Bu görevliler, Marmaris Televizyonu haber müdürü Hayriye Akkok, kameraman Murat Arıkan ve Özgen Kemer’in üzerine yürüdükten sonra Arıkan ve Kemer darp edildi. Gazeteciler, Doğan Tugay ile saldırganlar hakkında suç duyurusunda bulundu.
TGC, “kendini hukukun üstünde gören Doğan Tugay’ın bu ilkel tavrını” ve , “görevi vatandaşın güvenliğini sağlamak olan Marmaris Emniyet Müdürlüğü yetkililerinin saldırıya seyirci kalmasını” kınadı.
TGC, “Halkın haber alma ve gerçekleri öğrenmesi için görev yapan gazetecilerimize yönelik bu çirkin saldırı emrini veren, saldırıyı gerçekleştiren kişiler ve seyirci kalan polislerle ilgili olarak işlem yapılması” için Muğla Valisi’ni göreve çağırdı.
Örgütler AA muhabirine saldırıyı kınadı
3 Nisan’da gündeme gelen diğer bir saldırı da Bayburt Adliyesi’nde yaşandı. Anadolu Ajansı muhabiri Abdulkadir Nişancı, Aydıntepe Belediye Başkanlığı seçim sonuçlarına itirazı haberleştirmek için bulunduğu adliyede saldırıya uğradı.
Gazeteci, MHP’nin seçim sonuçlarına ilişkin adliye önündeki basın toplantısını izlerken partili olduğu iddia edilen kişilerin küfürlü ve fiili saldırılarına maruz kaldı.
TGC, Basın Konseyi, Türkiye Gazeteciler Sendikası (TGS), 56 Gazeteciler Derneği ve Gümüşhane Gazeteciler Cemiyeti saldırıyı kınayan birer açıklama yayımladılar ve Bayburt Valisi ve Emniyet Müdürü'nden sorumluları belirleyip yargıya teslim etmelerini talep ettiler.

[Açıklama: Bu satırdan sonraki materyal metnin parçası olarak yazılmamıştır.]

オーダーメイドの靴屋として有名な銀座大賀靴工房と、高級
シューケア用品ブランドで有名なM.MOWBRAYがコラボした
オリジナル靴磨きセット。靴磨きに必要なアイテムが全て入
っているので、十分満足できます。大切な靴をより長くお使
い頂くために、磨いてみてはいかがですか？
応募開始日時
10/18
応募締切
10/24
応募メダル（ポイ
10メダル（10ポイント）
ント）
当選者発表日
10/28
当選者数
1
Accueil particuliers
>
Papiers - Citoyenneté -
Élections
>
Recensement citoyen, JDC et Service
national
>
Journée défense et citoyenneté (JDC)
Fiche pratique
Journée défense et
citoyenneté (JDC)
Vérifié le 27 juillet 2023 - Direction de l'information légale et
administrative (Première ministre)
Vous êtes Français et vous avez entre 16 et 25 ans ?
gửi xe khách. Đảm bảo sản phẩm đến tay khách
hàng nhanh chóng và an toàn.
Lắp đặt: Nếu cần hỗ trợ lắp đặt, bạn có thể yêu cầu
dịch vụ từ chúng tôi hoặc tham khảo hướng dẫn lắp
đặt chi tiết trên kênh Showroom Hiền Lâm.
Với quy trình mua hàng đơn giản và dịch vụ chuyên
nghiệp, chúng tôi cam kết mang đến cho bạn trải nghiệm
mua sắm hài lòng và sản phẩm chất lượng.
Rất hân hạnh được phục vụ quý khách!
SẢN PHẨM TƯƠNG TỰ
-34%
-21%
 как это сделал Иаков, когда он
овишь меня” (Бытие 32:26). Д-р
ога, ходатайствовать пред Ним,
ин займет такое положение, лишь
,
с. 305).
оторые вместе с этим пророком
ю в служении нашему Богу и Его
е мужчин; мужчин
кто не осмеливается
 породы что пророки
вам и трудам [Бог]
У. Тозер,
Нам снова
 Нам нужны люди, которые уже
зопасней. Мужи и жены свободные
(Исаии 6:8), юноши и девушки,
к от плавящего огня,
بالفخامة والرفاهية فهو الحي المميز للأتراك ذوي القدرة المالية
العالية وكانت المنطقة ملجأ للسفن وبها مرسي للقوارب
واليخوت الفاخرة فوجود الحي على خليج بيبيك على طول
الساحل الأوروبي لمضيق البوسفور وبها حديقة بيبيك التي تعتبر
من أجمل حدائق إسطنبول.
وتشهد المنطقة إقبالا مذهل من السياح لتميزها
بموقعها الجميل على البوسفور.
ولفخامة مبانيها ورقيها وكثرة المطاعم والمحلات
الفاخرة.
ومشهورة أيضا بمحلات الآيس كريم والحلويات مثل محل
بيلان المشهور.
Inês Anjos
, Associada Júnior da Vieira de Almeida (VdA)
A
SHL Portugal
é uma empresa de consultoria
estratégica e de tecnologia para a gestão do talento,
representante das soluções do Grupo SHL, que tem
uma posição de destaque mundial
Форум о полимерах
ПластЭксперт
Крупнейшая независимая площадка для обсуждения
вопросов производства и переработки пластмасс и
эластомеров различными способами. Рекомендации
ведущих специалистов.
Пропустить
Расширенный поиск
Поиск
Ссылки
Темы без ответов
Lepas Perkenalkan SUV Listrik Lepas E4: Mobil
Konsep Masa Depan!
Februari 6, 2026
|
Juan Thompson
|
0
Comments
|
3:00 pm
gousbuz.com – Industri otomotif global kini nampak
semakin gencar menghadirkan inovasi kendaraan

Gümüşhane Gazeteciler Cemiyeti başkanı Yusuf Sadık, "Basın mensupları kamu görevi yapan kişilerdir. Bayburt'ta meslektaşımıza yapılan saldırı cemiyetimiz tarafından esefle karşılanmıştır. Saldırı kimden gelirse gelsin, cemiyet olarak saldırıyı kınıyoruz” dedi.
53 Gazeteciler Derneği Başkanı Mustafa Bayrak da, “zor koşullar altında görev yapan gazetecilerin uğradığı çirkin saldırılara bir yenisinin daha eklendiğini” bildirdi.
Parlak’ın bürosuna “haber” baskını
Silvan’daki saldırıysa 6 Nisan’da gazeteci Parlak’ın gazete ofisinde gerçekleşti. Gazeteciye küfür ve hakaret eden altı kişilik gruptan bir kişi, Parlak’ın hafif yaralanmasına alsancak escort oldu.
Parlak, "Silvan'daki Bu Tablodan Kim Utanacak?" haberinin 2 Nisan’da yayımlanması üzerine ilgili müteahhit ve ona bağlı görevlilerin bürosunu bastığını, kendisine hakaret edip tehdit ettiklerini bildirdi.
Çenesinden ve sağ elinden hafif yaralanan Parlak, hastaalsancak escort darp edildiğine dair sağlık raporu aldı. Emniyete de başvuran Parlak, olayı şöyle değerlendirdi:
“Saldırgana şimdi siz benimle konuşmaya mı yoksa saldırmaya mı denizli escortniz, sesinizi yükseltemezsiniz dememle bana yumruk ve tekmelerle saldırdı. Bu sırada ‘haberi kaldırmazsan seni öldürürüm’ dedi. Altı kişiyle iş yerime gelmeleri bana gözdağı vermek içindi. Haberle ilgili bir yalan veya yanlış bir durum olmuş olsaydı mahkemede hakkını ararlardı”.